For her part, she found herself thinking of him now and then as she went about her duties at the château or played with Blanche at the mill. The way his hair flopped over one blue eye; the way his face lit up when he saw her; the way his expression changed from serious and focused to relaxed and laughing in rapid succession: these were the facets of his character that made her feel as if it were a summer’s day, even when the sky was overcast. He played his part so well, having been among the local community for some three years now, that she had almost forgotten he was an Englishman who would most certainly disappear back to his homeland one of these days.

As the bitter chill of winter loosened its grip on the land and the first wild daffodils pushed their way through the muddy grass along the riverbank, the Martins breathed a sigh of relief that at least now things would be getting a little easier for Yves in whatever hillside cave or forest clearing he made his home.

In the newspaper there were increasingly frequent reports of Resistance activity – bridges and railway lines had been sabotaged, and the food depot outside Coulliac raided. While such stories described the incidents in the most disapproving terms, they also gave many hope that the tide of the war might be turning. But the subversive acts never went unpunished: people were taken for questioning by the Milice and the Gestapo. Some returned to their homes, beaten and broken, unable to look their neighbours in the eye, having been forced to divulge snippets of information – true or surmised – under torture. Others never returned. Sometimes whole families were rounded up.
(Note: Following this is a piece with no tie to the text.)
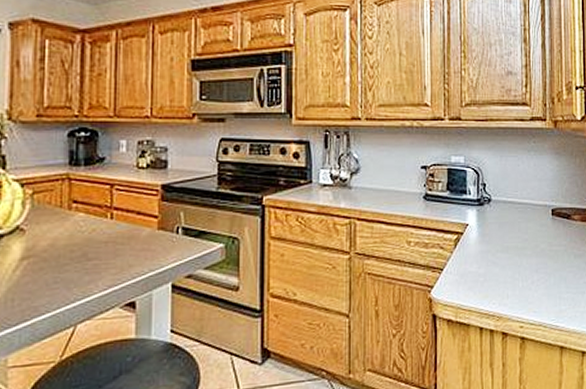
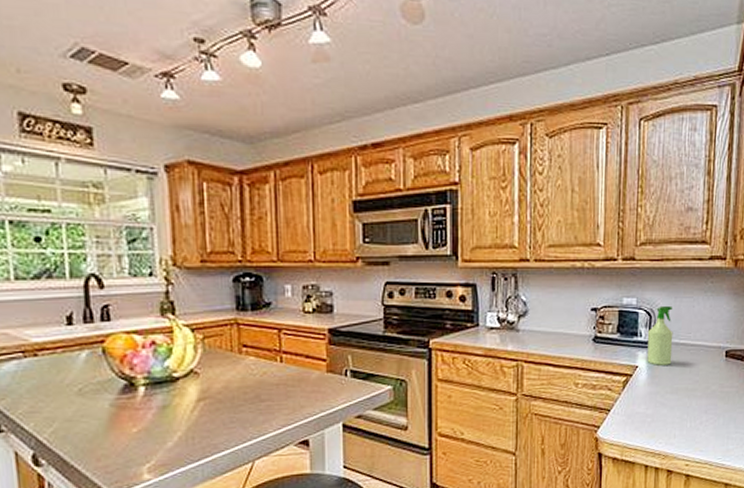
spray bottle: none [476,164,501,224] -> present [647,305,673,365]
And in the distance the trains still rumbled by, ominously, heartlessly, laden with their cargos of human suffering.

That spring, France began to reverberate with rumours of an imminent Allied invasion. The occupying army remained on high alert, forced to remain stationed in France, while the Russians launched concerted attacks on the eastern front. But the weeks wore on and no invasion came. Eliane sensed that the soldiers occupying Château Bellevue were becoming increasingly tense, although they still appreciatively downed bottles of the count’s wines from the cellar with the meals that Madame Boin cobbled together from whatever food was available.
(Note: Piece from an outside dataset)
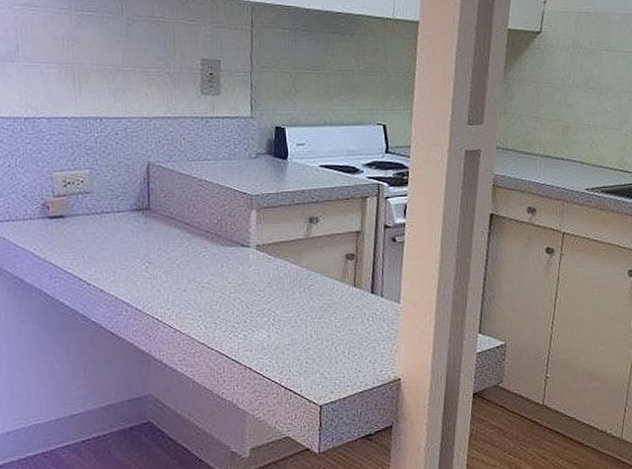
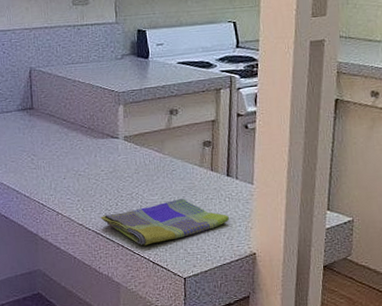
dish towel: none [225,317,372,369] -> present [100,198,229,246]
The country was starving now, and there were frequent power cuts. Food prices were sky high, but the Martins continued to make ends meet by trapping fish in the sluice channels and foraging in the woods and hedgerows. Soon, though, the relative bounty of spring dried up in the harsh glare of the summer sun. Only Eliane’s bees continued, unaffected, as they busily harvested nectar from the wildflowers that were resilient enough to withstand the heat.

‘Papa! What are you doing here?’ Eliane was surprised to see her father when he appeared at the kitchen door of the château. He was breathing hard, as if he’d been running, and sweating in the heat. A powdering of flour stuck to his clothes, which hung loosely from his once-sturdy frame, and there was a smear of dust across his face.
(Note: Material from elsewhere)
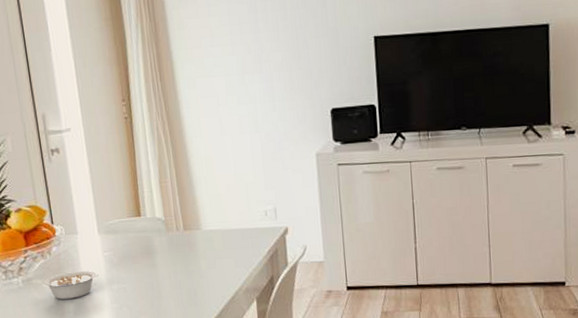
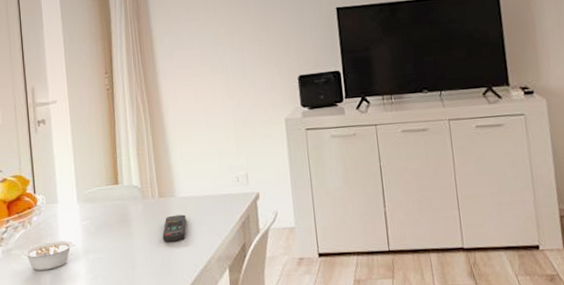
remote control: none [188,247,213,274] -> present [162,214,186,242]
He leaned against the doorframe for a moment to get his breath back. ‘Monsieur le Comte – is he here? I need to speak with him, urgently.’

‘Why yes, I think he’s in the chapel.’

‘Can you go and get him for me? It’s safer if I wait here in case anyone’s about.’

Eliane presumed that by ‘anyone’ he meant the Germans, a few of whom were off duty that afternoon and had retired to the shade of the terrace off the drawing room to drowse after lunch.

She nodded and hurried across the yard to the chapel door, knocking and trying the handle, but it was locked. She heard the faint mutter of voices from inside again, and then the scrape of a chair and the count’s footsteps coming slowly up the aisle accompanied by the tap of his cane on the ancient flagstones of the chapel floor.

‘I’m sorry to disturb you, m’sieur, but my father is here. He says he needs to speak to you urgently.’